We saw evidence of this after the President’s speech at the UN. The speech contained nothing we didn’t already know about Saddam Hussein and no evidence that he has weapons of mass destruction, ready to unleash on the rest of the world. Instead, it was full of hypocrisy and double-standards, which the member states chose to ignore out of cowardice. Instead of standing up to the US, those member states were glad they could pass the buck for any decision vis-a-vis Iraq onto the collective body of the United Nations.

Just the day before that speech, French President Jacques Chirac was a vehement opponent of any adventurism in Iraq. The day after he was making conciliatory noises to the effect that France might lend its support to a regime-change in Iraq, provided it had the cover of the UN. Many of the Arab leaders, once firmly behind the Arab League, which said any attack on one is an attack on all, are now getting cold feet and look as though they might be ready to turn a blind eye on the Iraqi situation.

The negative stances of China and Russia, also permanent members of the Security Counsel, altered dramatically too and both are now predicted to support an American-sponsored UN resolution on the return of the weapons inspectors to Baghdad… or else. One can only speculate on what these countries have been proffered, or rather which portion of the pie their oil companies will receive when a puppet government is installed in the Iraqi capital.

Nelson Mandela is one of the few respected statesmen whose words match his true convictions. He has made no bones about saying loudly and clearly that America’s current attitude is a threat to world peace.

The ugly face of George Bush’s America was further exposed on September 16 when after persuasion by the Arab League Iraq finally said that it will allow the inspectors back into the country unconditionally, the US laughs in its face. All Bush’s talk about inspectors is baloney. He isn’t going to allow Iraq to comply with UN resolutions and thwart his real plans for the region.

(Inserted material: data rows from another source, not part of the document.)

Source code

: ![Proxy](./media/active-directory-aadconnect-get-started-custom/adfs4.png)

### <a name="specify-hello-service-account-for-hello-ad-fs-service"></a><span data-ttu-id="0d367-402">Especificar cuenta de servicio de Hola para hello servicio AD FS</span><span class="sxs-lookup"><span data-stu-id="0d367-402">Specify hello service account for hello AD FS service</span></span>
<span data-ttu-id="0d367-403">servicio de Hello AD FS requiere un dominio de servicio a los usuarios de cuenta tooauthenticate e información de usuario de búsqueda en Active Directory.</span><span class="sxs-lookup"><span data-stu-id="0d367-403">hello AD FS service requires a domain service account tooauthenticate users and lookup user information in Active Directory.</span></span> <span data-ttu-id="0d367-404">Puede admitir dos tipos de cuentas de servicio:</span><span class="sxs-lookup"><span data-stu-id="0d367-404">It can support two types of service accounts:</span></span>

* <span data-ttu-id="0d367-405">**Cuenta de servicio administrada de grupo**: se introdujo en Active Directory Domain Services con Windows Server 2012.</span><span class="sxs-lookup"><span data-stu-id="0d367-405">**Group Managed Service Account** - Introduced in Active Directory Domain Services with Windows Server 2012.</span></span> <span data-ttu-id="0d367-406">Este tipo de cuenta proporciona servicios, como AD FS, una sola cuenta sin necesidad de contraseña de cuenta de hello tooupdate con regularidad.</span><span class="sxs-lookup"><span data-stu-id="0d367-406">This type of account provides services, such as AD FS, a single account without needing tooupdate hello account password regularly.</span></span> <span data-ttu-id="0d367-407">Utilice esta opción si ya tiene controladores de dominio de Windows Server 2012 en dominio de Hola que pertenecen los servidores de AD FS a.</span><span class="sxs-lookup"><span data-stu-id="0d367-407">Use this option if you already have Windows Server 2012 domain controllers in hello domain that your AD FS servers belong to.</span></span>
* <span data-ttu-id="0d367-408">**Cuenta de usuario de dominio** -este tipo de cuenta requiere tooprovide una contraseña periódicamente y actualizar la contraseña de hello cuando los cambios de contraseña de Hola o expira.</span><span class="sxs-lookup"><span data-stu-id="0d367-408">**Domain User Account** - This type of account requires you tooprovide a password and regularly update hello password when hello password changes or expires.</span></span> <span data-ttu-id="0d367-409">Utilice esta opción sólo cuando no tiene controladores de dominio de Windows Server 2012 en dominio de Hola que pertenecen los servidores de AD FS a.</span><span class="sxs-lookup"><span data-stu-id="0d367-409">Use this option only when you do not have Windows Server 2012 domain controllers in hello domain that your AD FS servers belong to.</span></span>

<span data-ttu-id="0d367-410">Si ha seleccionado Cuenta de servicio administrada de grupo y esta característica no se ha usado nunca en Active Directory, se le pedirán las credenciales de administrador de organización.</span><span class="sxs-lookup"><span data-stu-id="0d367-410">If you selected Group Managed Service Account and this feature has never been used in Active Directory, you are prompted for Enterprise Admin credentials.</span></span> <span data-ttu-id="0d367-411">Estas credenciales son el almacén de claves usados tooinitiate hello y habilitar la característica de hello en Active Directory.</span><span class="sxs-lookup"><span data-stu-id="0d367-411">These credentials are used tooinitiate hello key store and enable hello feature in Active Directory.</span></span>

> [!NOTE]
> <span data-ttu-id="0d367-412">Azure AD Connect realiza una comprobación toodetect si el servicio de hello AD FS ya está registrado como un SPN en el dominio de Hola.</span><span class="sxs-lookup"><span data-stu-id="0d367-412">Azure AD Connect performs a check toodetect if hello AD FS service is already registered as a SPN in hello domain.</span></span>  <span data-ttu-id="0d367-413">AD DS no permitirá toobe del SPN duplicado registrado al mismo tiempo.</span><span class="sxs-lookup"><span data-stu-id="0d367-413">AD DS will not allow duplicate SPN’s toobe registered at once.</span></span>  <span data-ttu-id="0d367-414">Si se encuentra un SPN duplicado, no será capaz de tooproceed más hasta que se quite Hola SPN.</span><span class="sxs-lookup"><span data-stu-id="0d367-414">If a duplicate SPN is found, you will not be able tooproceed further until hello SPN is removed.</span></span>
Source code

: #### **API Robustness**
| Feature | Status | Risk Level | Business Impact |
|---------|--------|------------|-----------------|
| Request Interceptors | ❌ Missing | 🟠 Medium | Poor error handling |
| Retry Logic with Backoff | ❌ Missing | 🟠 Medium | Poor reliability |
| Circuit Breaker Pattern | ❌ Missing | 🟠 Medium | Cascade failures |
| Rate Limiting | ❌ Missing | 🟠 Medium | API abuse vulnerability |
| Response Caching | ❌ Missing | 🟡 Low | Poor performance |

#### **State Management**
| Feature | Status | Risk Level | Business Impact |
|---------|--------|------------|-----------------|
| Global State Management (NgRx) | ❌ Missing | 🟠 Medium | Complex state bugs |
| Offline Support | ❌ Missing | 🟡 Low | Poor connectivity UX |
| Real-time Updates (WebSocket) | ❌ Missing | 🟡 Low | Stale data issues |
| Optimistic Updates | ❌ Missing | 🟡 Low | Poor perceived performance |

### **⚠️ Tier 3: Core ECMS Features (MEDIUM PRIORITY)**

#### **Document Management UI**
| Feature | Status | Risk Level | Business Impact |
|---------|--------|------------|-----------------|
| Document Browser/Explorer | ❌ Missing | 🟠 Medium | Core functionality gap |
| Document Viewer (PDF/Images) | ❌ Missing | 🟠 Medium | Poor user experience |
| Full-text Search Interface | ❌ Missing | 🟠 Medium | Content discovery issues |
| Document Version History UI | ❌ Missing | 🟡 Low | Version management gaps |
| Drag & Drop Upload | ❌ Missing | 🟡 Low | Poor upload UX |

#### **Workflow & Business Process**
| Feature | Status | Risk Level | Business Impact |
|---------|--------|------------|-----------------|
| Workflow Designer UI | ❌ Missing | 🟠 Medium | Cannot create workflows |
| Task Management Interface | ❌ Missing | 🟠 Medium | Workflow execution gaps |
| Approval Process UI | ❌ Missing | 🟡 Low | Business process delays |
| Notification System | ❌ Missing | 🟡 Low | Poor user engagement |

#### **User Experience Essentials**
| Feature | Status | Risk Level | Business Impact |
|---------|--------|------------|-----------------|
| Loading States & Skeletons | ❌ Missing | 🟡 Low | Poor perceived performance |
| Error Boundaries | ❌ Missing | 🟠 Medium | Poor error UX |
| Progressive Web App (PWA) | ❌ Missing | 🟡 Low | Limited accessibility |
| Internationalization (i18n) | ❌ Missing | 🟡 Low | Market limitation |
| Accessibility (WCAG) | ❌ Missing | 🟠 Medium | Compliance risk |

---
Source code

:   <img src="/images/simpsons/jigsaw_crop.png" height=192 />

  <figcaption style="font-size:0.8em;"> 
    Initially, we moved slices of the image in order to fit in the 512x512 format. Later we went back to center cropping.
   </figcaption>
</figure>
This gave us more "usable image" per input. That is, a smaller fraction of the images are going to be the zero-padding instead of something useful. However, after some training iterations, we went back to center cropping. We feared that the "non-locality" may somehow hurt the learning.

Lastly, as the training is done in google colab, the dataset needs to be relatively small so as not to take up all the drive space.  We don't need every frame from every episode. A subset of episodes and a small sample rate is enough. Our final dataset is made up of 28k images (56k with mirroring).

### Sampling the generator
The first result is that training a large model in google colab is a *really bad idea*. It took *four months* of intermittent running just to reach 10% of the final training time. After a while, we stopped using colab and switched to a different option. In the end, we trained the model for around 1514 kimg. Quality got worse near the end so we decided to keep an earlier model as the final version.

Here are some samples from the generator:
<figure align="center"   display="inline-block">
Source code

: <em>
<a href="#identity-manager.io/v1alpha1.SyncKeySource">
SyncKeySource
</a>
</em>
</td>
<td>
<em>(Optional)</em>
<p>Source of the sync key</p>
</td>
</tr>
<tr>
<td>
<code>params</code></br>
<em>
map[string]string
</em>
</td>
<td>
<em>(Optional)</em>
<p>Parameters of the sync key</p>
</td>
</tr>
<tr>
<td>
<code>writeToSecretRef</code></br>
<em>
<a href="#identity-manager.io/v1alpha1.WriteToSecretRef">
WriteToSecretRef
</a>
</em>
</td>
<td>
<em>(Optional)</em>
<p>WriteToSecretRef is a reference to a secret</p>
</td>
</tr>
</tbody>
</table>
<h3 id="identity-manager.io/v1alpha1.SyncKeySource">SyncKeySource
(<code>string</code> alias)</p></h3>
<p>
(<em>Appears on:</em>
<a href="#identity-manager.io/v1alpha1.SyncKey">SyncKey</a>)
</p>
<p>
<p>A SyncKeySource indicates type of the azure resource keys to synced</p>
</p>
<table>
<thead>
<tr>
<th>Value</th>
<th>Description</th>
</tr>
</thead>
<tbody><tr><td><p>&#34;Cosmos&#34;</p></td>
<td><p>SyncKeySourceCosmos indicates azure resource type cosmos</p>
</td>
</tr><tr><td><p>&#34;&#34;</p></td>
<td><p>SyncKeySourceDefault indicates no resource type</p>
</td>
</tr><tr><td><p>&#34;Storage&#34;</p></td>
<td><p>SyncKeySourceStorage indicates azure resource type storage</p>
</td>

While America gloats at the success of its bullying and belligerence thus far, beneath the surface there is a simmering cauldron of anti-US sentiment around the world, and especially in the Arab and Moslem worlds. America certainly had its enemies before 9-11, but as a result of its unilateral policies concerning the environment, land mines, the now defunct ABM Treaty, and towards the Israel-Palestine conflict, their numbers have multiplied.

In the meantime, the American public is kept blissfully unaware of the real reasons for its country’s unpopularity. Instead, it is hypnotised with such sound bites as ‘they (the faceless, nameless enemies) are jealous of our freedoms’ or ‘they hate democracy’. They are told repeatedly that they are the defenders of freedom and the only hope for a better world ‘for our children and our children’s children’. Ask a man on the street in Seattle or Nebraska as to why he thinks America was attacked and he will parrot the party line while genuinely wondering: Why us? We haven’t done anything wrong.

The rest of the world’s populations are mostly confused and resentful. Many are angry at the seeming subservience of their own governments towards the US, and Arabs, in particular, are offended at the constant attacks by the American media–and some politicians and pundits–on their culture, traditions, religion and everything which makes them individual and unique.

Let’s face it folks! The US dominates the world and we are all its loyal or disloyal subjects as the case may be.

So here we all are between a rock and a hard place. We can either beat ’em or join ’em. The first option isn’t practical as things stand, and the alternative is abhorrent to many, including those of us who still believe in the concept of a just world. The solution requires a large dose of Edward de Bono’s lateral thinking or some divine intervention–provided, of course, that God doesn’t only bless America.